Find the word "removed" in the data. Return every line where it appears.
****
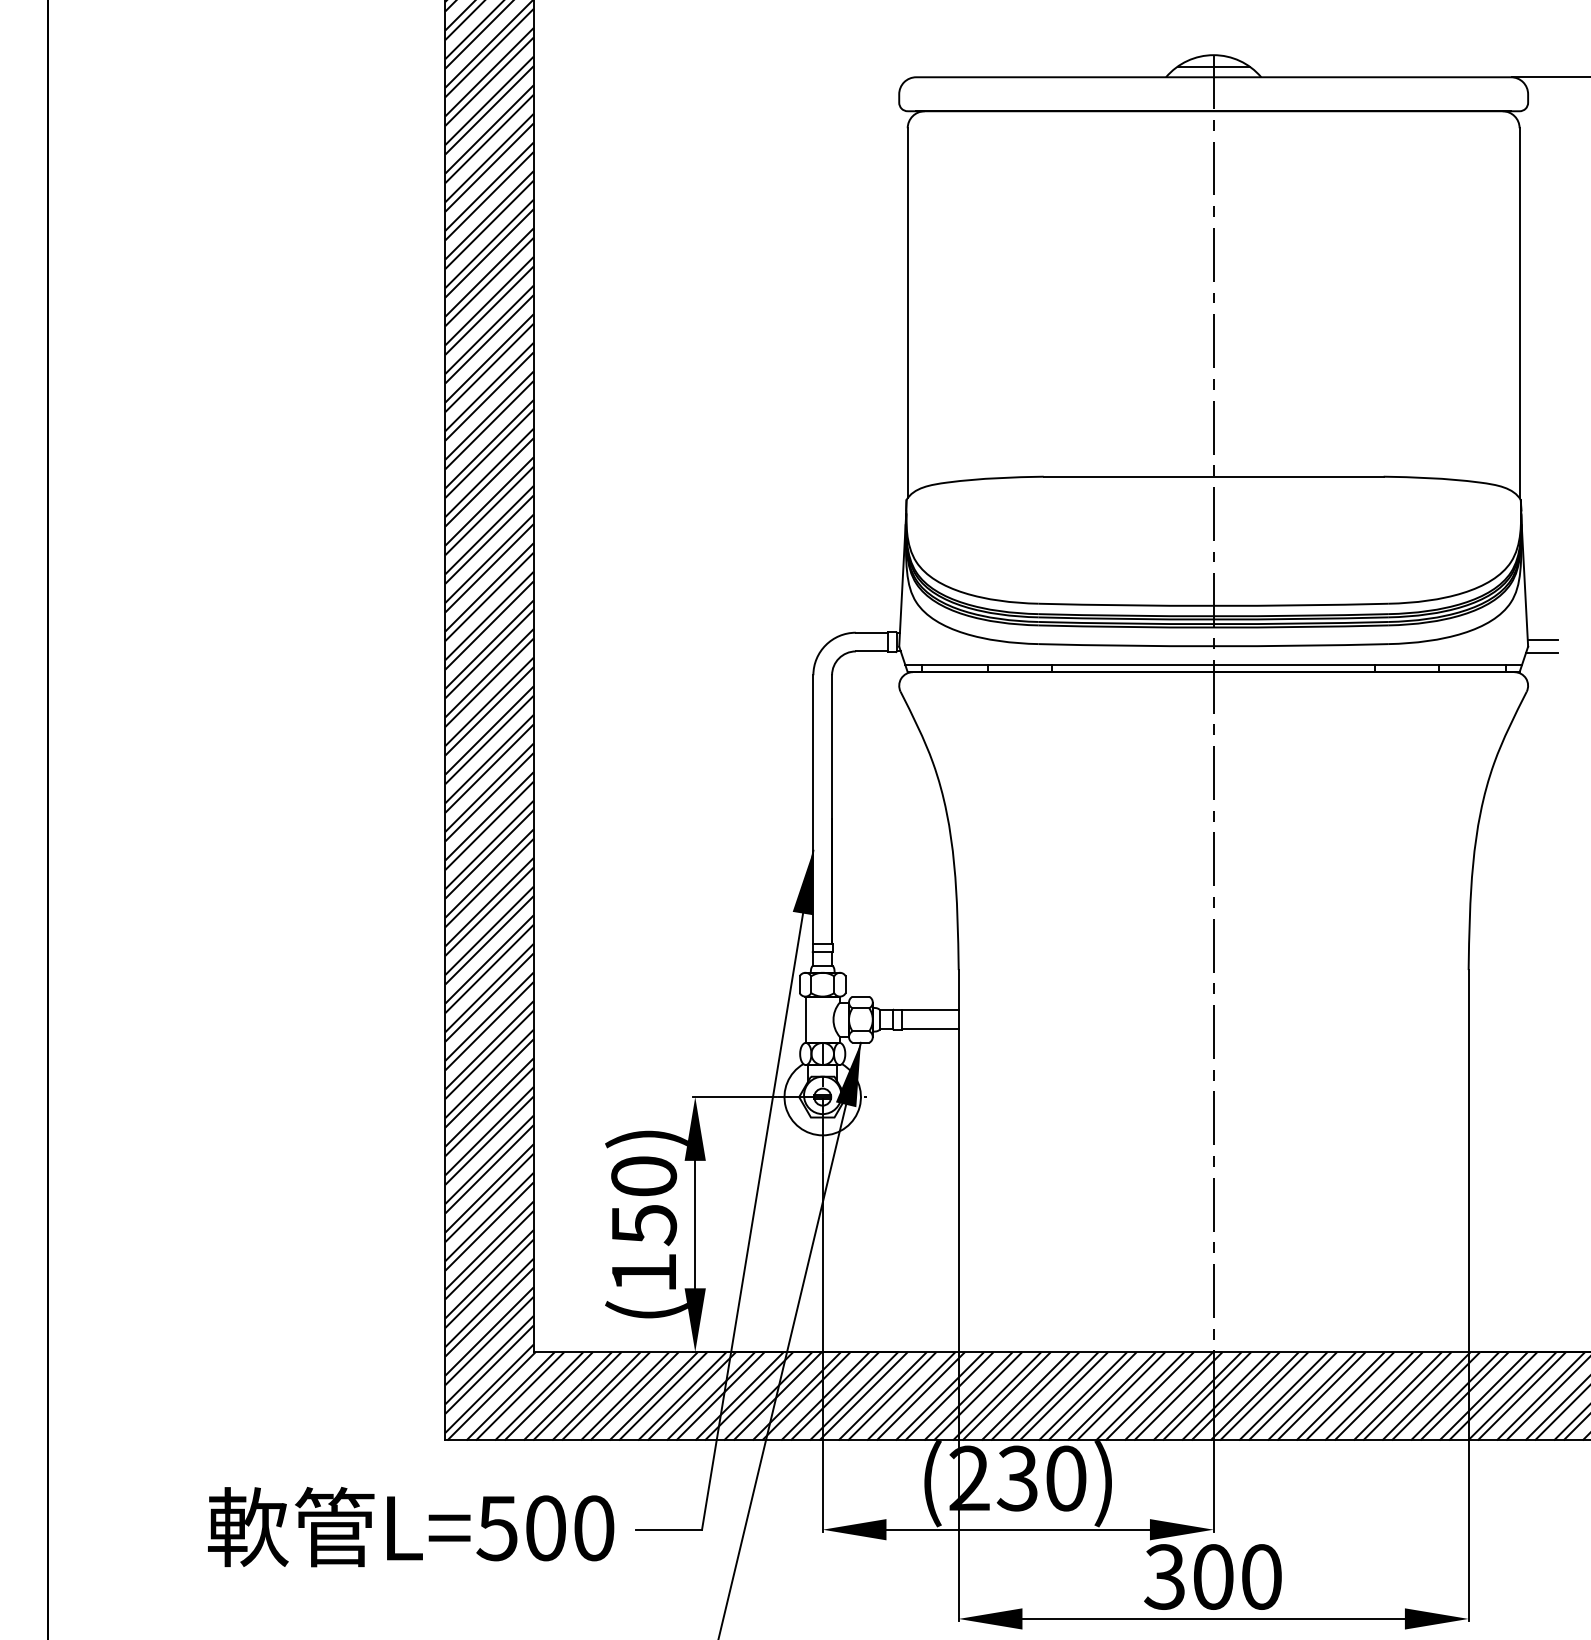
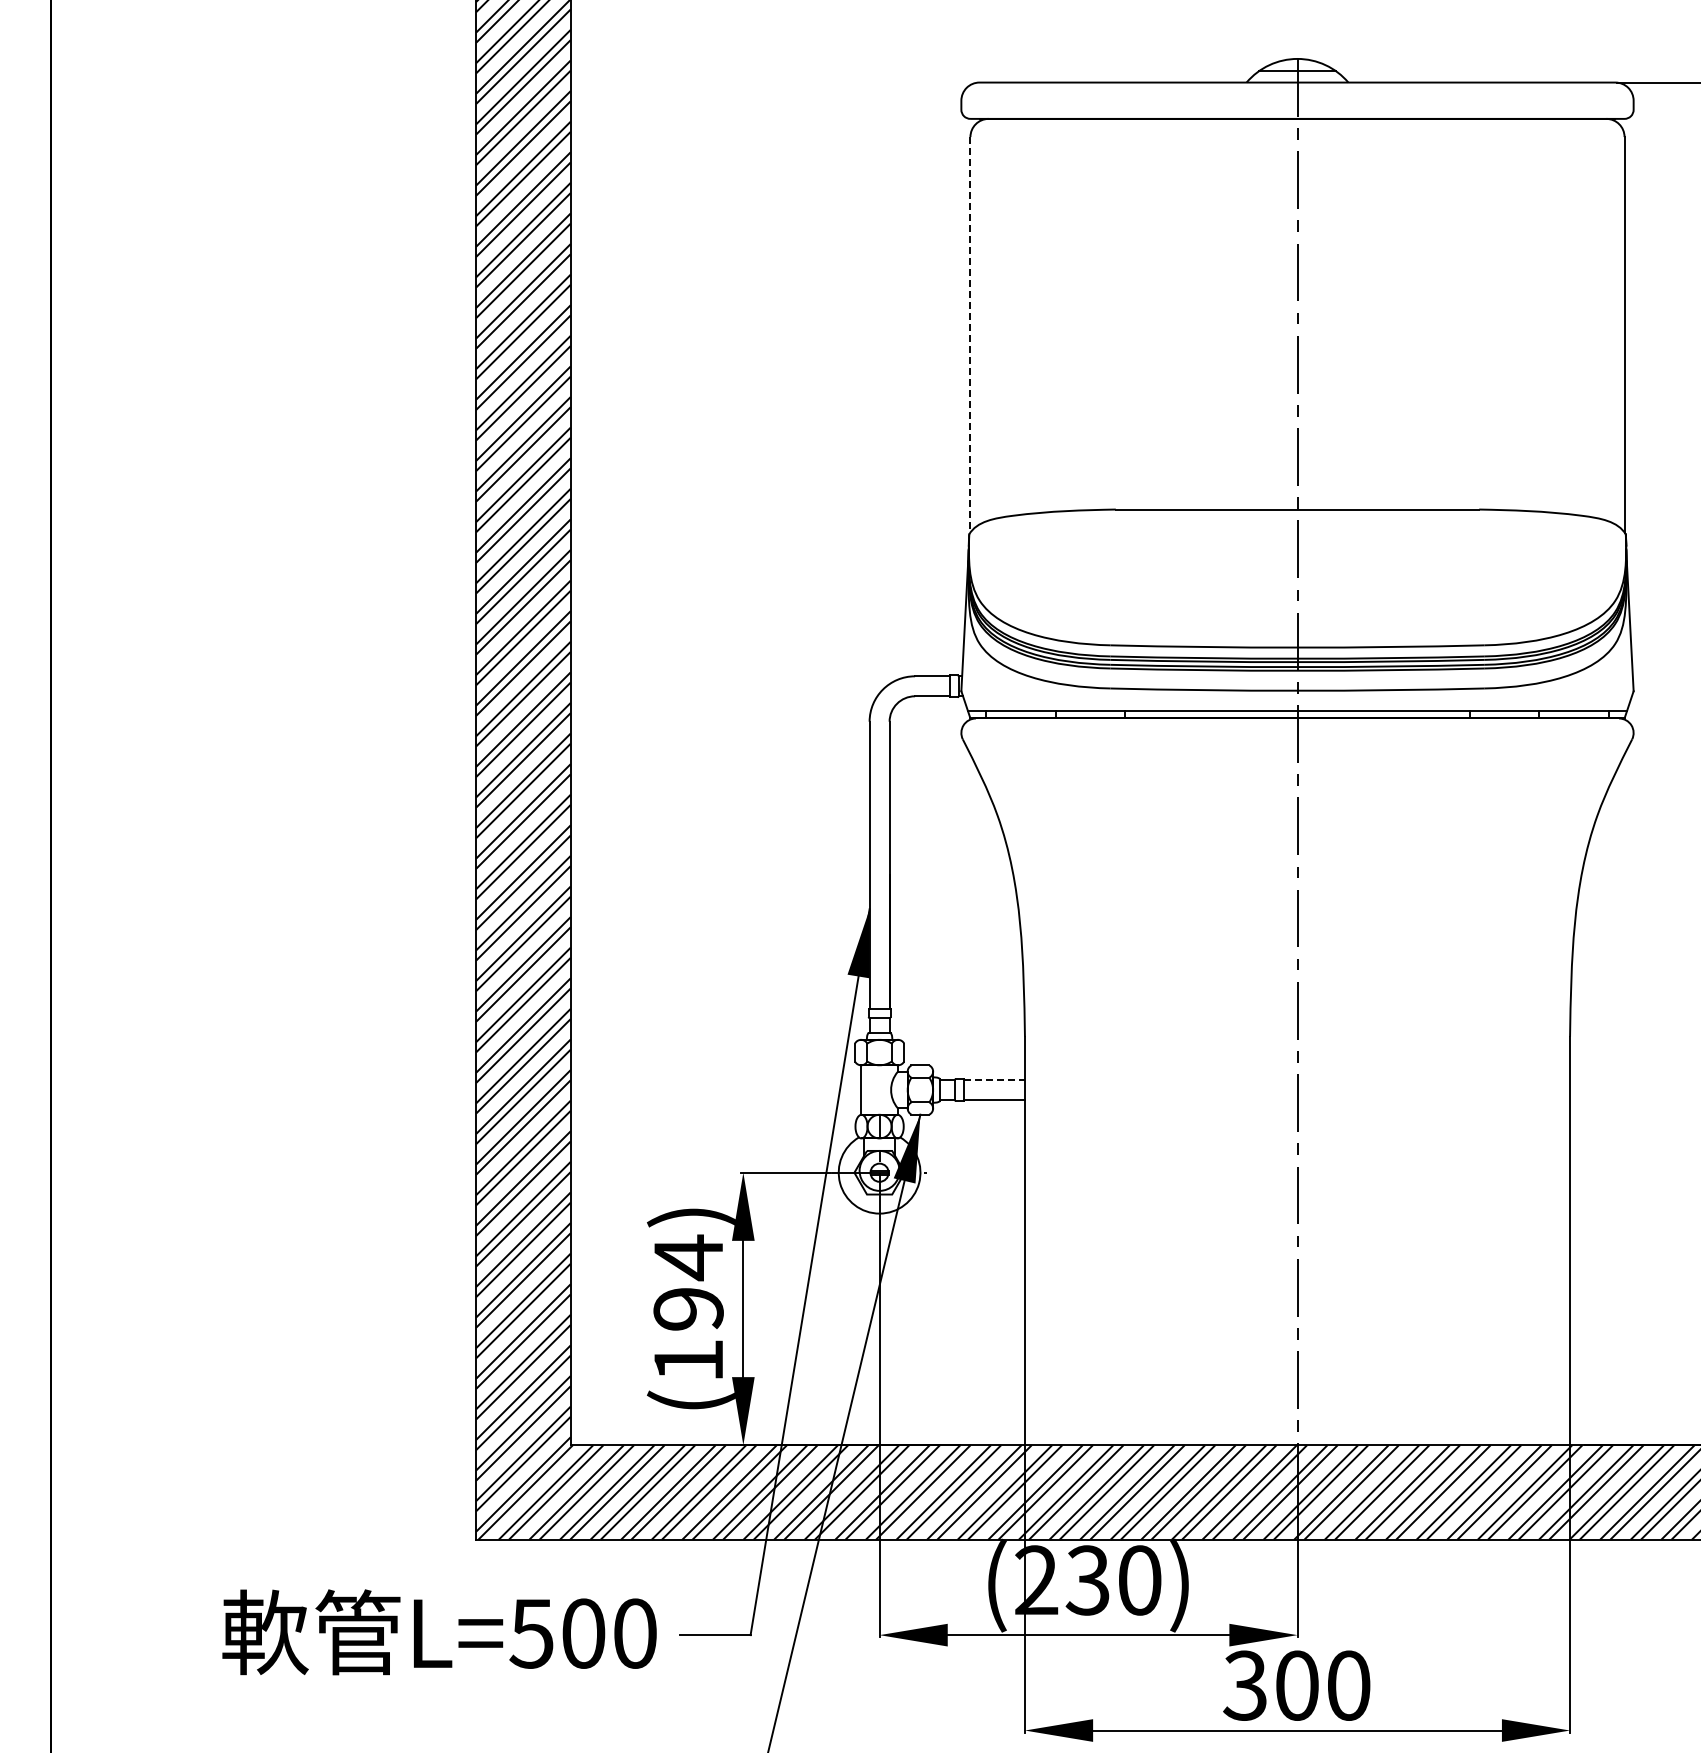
line: (907, 312) -> (970, 334), solid -> dashed
line: (1542, 639) -> (1649, 683), removed
line: (1542, 653) -> (1648, 698), removed
line: (930, 1010) -> (994, 1080), solid -> dashed
text: (643, 1199) -> (688, 1282), (150) -> (194)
****
§ **RESPONSE TO THIS TASK**
line: (1542, 639) -> (1649, 683), removed
line: (1542, 653) -> (1648, 698), removed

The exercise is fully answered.